2021-07-14

I checked my facts and my privilege: it turns out they confirm the right-wing things I've said this whole time

John Derbyshire on how Charles Murray's new book will anger people who hate facts while claiming to love "science":

What is to be done? Murray's prescription is civic nationalism. We can all get along, he says, if we will just stay true to the principles on which our nation was founded and face reality.

You can applaud that—and I do—as coming from a generous, good-hearted patriot and seeker after truth. You can also mock it—and many on our side of the fence surely will—as a naive civ-nat "bravery signaller" murmuring emollient words into a howling gale of unreason.

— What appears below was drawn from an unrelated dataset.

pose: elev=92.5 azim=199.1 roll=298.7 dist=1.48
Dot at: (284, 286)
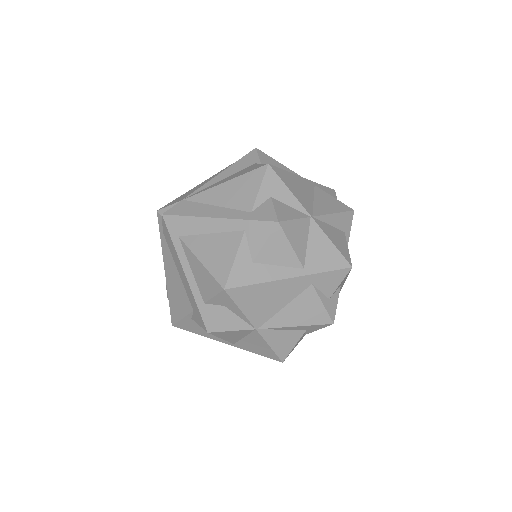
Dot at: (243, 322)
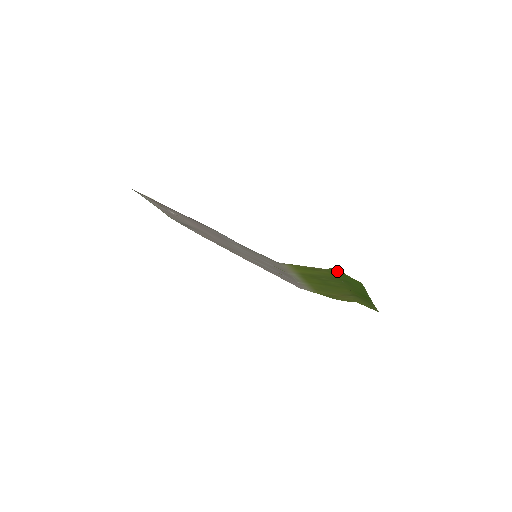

What, after all, will be the united response to Murray's two truths, assuming they deign to notice them, from all the commanding heights of our culture—from the media, the academy, the churches, all three branches of government? SYSTEMIC RACISM!  LEGACY OF SLAVERY!  SOCIAL CONSTRUCT!  WHITE SUPREMACY!  PRIVILEGE!  BIGOT!  BURN THE WITCH!

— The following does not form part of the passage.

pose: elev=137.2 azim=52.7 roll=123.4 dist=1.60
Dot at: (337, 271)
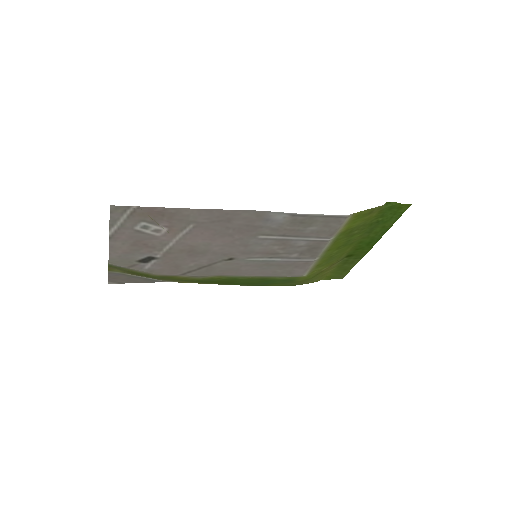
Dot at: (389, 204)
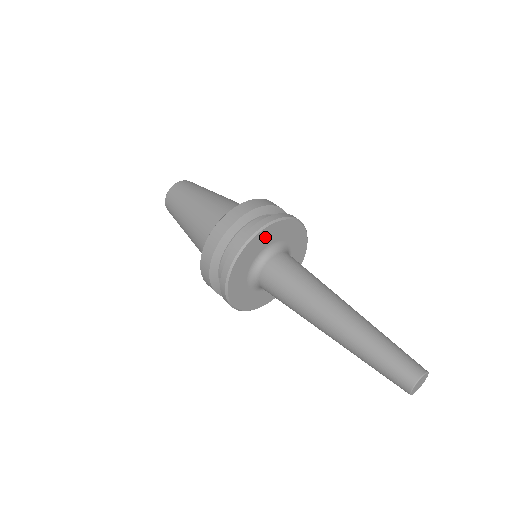
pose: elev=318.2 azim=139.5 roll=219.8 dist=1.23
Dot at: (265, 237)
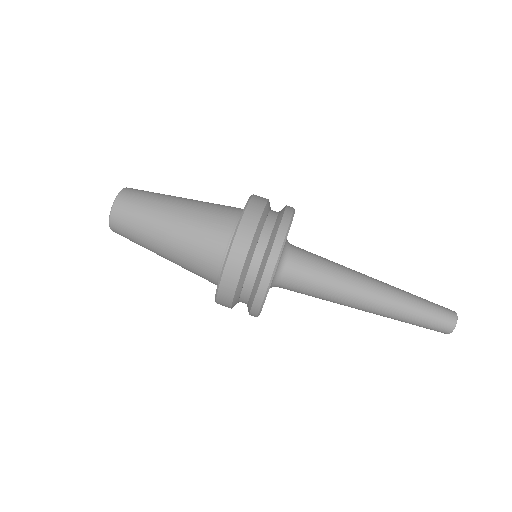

The great mass of people don't share Murray's enthusiasm for data, for facts, for careful empirical inquiry. They have no patience with z-scores and correlation coefficients. They are not interested in objective reality unless it grows their food or powers their gadgets. They want magic and religion. They want drama: saints and martyrs, heroes and villains, Good versus Evil.

In the Western world today those universal inclinations are directed by the widespread desire among white people, especially white women, to kneel and abase themselves before other races, to denounce their own ancestors and belittle all their achievements.